Caroline Alexander, Une vie en miniature, roman, MEO, 103 pages, 14 euros

Voici un roman étonnant que l’on n’attendait peut-être pas de l’auteure du roman-autofiction sombre et poignant, « Ciel avec trou noir ».
« Une vie en miniature » est sans conteste un livre plus léger, mais l’on sait bien que la légèreté n’empêche nullement la profondeur.
La narratrice, journaliste culturelle comme son auteure, est une femme en souffrance. Son mari, Maxime, la trompe énormément, passant sans jamais vraiment s’attacher, d’une aventure à une autre.
Ses vieux démons l’assaillent, surtout la peur de l’abandon, à peu près le seul passage que nous livre l’auteure sur son passé douloureux, petite fille juive d’à peine trois ans séparée de sa mère sur un quai de gare au début de la seconde guerre mondiale.
Durant les absences de ce mari, qu’elle aime et ne cesse d’attendre, elle commence à faire des rêves étranges qui, de nuit en nuit, deviennent une réalité surprenante. Avec la complicité très mystérieuse de ses trois chats -chez qui elle recherche la consolation d’une douceur perdue-, elle se découvre une faculté extraordinaire : celle de réduire sa taille aux dimensions d’une poupée, pour retrouver sa taille normale, en général le matin, aux côtés de Maxime endormi revenu de son escapade.
Elle prend de plus en plus goût à cette « nouvelle vie », à laquelle elle apprend à accéder sur commande, dès que le besoin s’en fait sentir.
« Je me sentis partir, tout doucement, un envol ou une glissade, quelques picotements ténus et puis, sans rupture, sans douleur, sans avertissement, le bonheur soyeux de me trouver calée entre ses pattes de chat.
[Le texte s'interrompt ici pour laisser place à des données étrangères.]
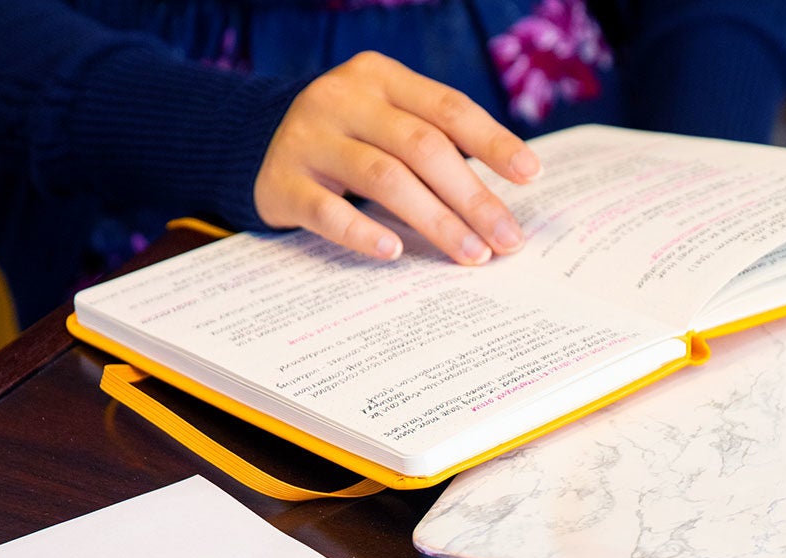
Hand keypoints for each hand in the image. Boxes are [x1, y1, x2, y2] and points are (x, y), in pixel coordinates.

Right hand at [254, 51, 541, 263]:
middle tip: (507, 239)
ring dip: (436, 220)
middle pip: (422, 147)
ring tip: (471, 253)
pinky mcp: (280, 181)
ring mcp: (307, 138)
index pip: (448, 108)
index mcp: (380, 76)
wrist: (255, 143)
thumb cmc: (350, 137)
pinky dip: (363, 232)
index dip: (493, 141)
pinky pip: (327, 211)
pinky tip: (394, 251)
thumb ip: (436, 142)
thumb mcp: (388, 119)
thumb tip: (501, 205)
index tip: (530, 175)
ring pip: (384, 178)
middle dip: (473, 196)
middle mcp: (343, 99)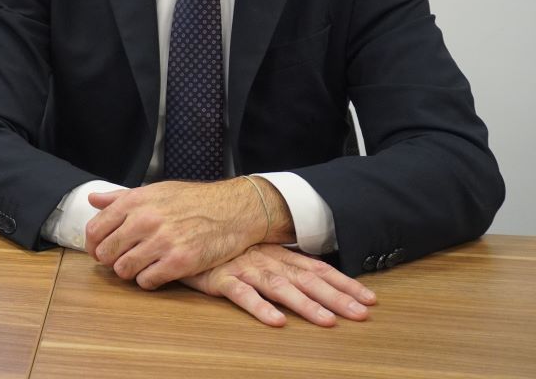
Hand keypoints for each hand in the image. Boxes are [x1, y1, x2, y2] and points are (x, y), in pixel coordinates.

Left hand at [85, 178, 287, 287]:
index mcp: (135, 201)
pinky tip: (156, 273)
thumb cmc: (193, 200)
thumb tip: (93, 199)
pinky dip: (148, 281)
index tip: (98, 251)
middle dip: (110, 260)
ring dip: (128, 272)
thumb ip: (121, 197)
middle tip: (120, 261)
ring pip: (124, 270)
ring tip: (140, 266)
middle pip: (106, 252)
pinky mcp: (179, 262)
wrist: (233, 210)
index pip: (96, 229)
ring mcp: (162, 241)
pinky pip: (147, 281)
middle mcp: (145, 220)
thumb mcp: (155, 190)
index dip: (92, 244)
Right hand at [179, 244, 376, 326]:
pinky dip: (259, 307)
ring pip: (280, 287)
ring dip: (305, 305)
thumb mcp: (254, 249)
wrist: (182, 230)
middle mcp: (266, 260)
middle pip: (307, 279)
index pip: (318, 268)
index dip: (344, 283)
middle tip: (362, 314)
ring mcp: (244, 268)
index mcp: (277, 254)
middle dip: (337, 297)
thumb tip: (312, 274)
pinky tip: (275, 321)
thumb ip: (280, 260)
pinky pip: (241, 294)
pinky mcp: (220, 278)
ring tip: (327, 321)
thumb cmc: (220, 244)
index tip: (370, 299)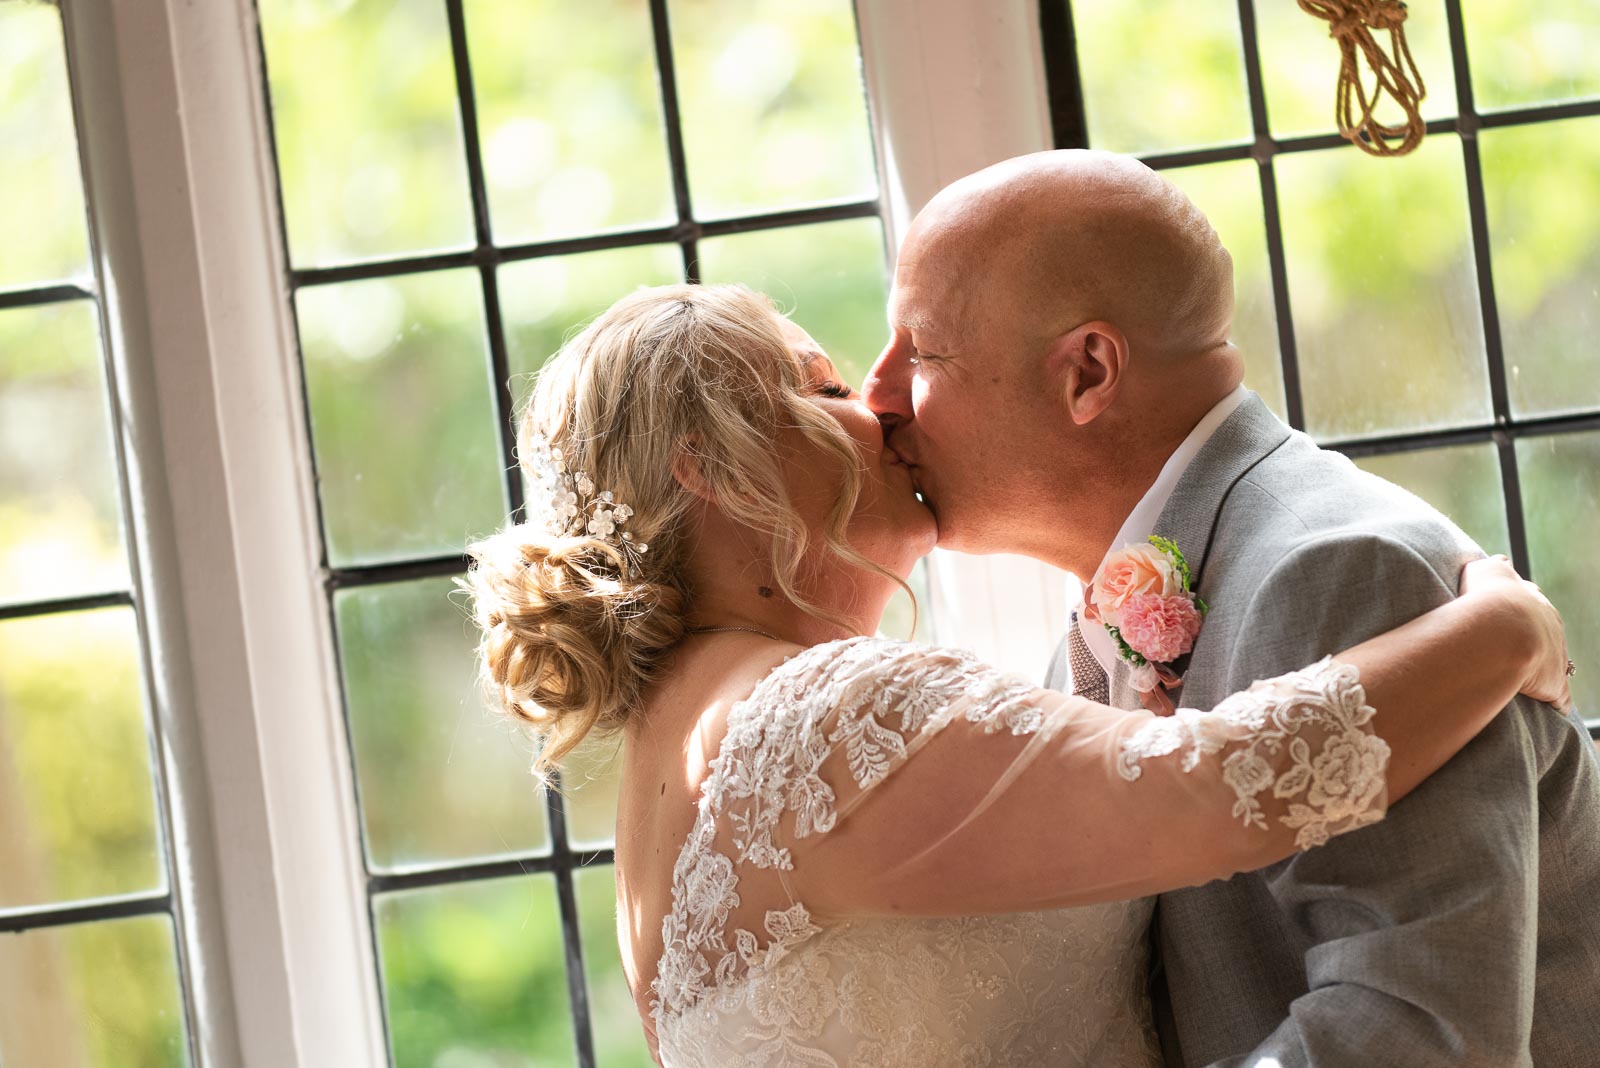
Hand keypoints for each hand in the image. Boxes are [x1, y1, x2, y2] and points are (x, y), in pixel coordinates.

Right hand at [1460, 555, 1572, 712]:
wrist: (1502, 631)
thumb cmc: (1485, 600)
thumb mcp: (1484, 570)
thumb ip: (1492, 566)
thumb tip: (1501, 560)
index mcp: (1531, 601)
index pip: (1530, 601)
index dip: (1519, 607)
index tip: (1509, 613)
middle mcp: (1549, 626)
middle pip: (1547, 629)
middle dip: (1535, 636)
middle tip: (1519, 645)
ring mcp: (1555, 655)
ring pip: (1556, 661)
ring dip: (1545, 668)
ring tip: (1531, 676)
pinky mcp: (1554, 685)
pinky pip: (1558, 696)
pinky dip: (1554, 701)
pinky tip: (1550, 707)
Petite, poupée, objet quasi invisible… mais lucide ».
Elle découvre un nouveau monde dans lequel elle se sent bien, en paix, une vie parallèle qui finit par prendre le pas sur sa vie ordinaire de femme.
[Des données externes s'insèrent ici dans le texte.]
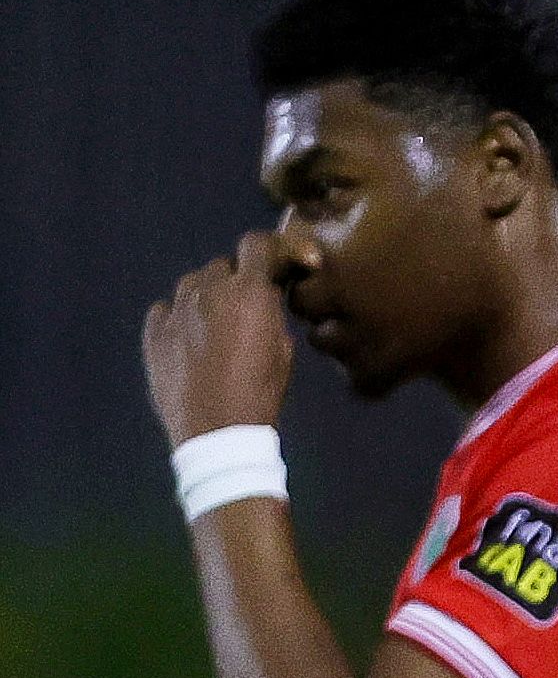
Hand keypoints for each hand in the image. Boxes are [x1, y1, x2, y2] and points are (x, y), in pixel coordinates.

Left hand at [143, 233, 295, 445]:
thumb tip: (263, 304)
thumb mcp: (284, 352)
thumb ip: (271, 316)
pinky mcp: (153, 332)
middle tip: (246, 309)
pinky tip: (188, 340)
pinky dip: (179, 317)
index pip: (257, 244)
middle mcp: (209, 292)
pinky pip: (166, 310)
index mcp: (249, 293)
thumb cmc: (260, 394)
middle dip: (237, 280)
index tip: (278, 265)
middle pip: (223, 266)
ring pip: (193, 284)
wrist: (216, 433)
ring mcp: (176, 311)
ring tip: (215, 326)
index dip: (271, 250)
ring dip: (207, 296)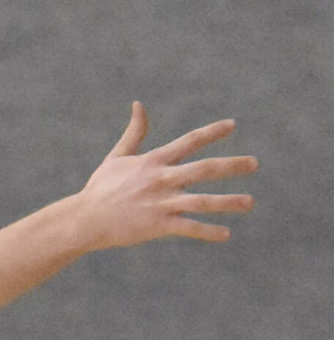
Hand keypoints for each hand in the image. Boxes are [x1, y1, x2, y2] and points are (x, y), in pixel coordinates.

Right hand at [79, 103, 255, 248]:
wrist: (85, 219)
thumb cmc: (100, 189)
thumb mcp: (117, 157)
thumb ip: (134, 132)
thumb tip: (139, 104)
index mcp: (154, 161)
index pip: (189, 141)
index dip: (212, 132)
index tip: (232, 125)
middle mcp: (161, 179)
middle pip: (204, 169)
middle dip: (232, 166)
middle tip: (255, 163)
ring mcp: (161, 202)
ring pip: (202, 201)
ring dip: (228, 202)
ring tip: (250, 202)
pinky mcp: (158, 225)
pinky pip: (189, 228)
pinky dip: (208, 232)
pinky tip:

« Le premier rayon de soleil acheva de me sécher. Un papillon cerise et ocre se posa sur mes cheveux et se fit ombrelle par-dessus ma tête (…) J’allais au secret des choses, inertes ou vivantes ».
Devenue presque invisible, elle a aussi la possibilité d’observer son mari et de prendre conscience des aspects ridicules de son comportement à lui…
C’est l’histoire d’une fuite, fuite de la réalité, d’une vie de couple malheureuse, mais pas uniquement, c’est aussi une libération. Une fable métaphorique. Une sorte de leçon sur la nécessité de prendre du recul face à nos problèmes, nos enfermements, nos sujétions, nos dépendances affectives, nos habitudes, notre vie ordinaire. Pour enfin, prendre son destin en main.
Peu à peu, les lignes bougent. Elle évolue dans sa tête et dans sa vie, par rapport à ce mari volage. L’on sait à quel point les épreuves de la vie font avancer et nous transforment, et c’est peut-être ce qui peut nous arriver de mieux dans la vie. Nous ne dévoilerons pas ici jusqu’où ira la transformation de la narratrice. En tout état de cause, jusqu’au mot « liberté »…
L’on ne manquera pas de signaler aussi les jolis croquis de chats qui jalonnent le livre (Raymond Passauro).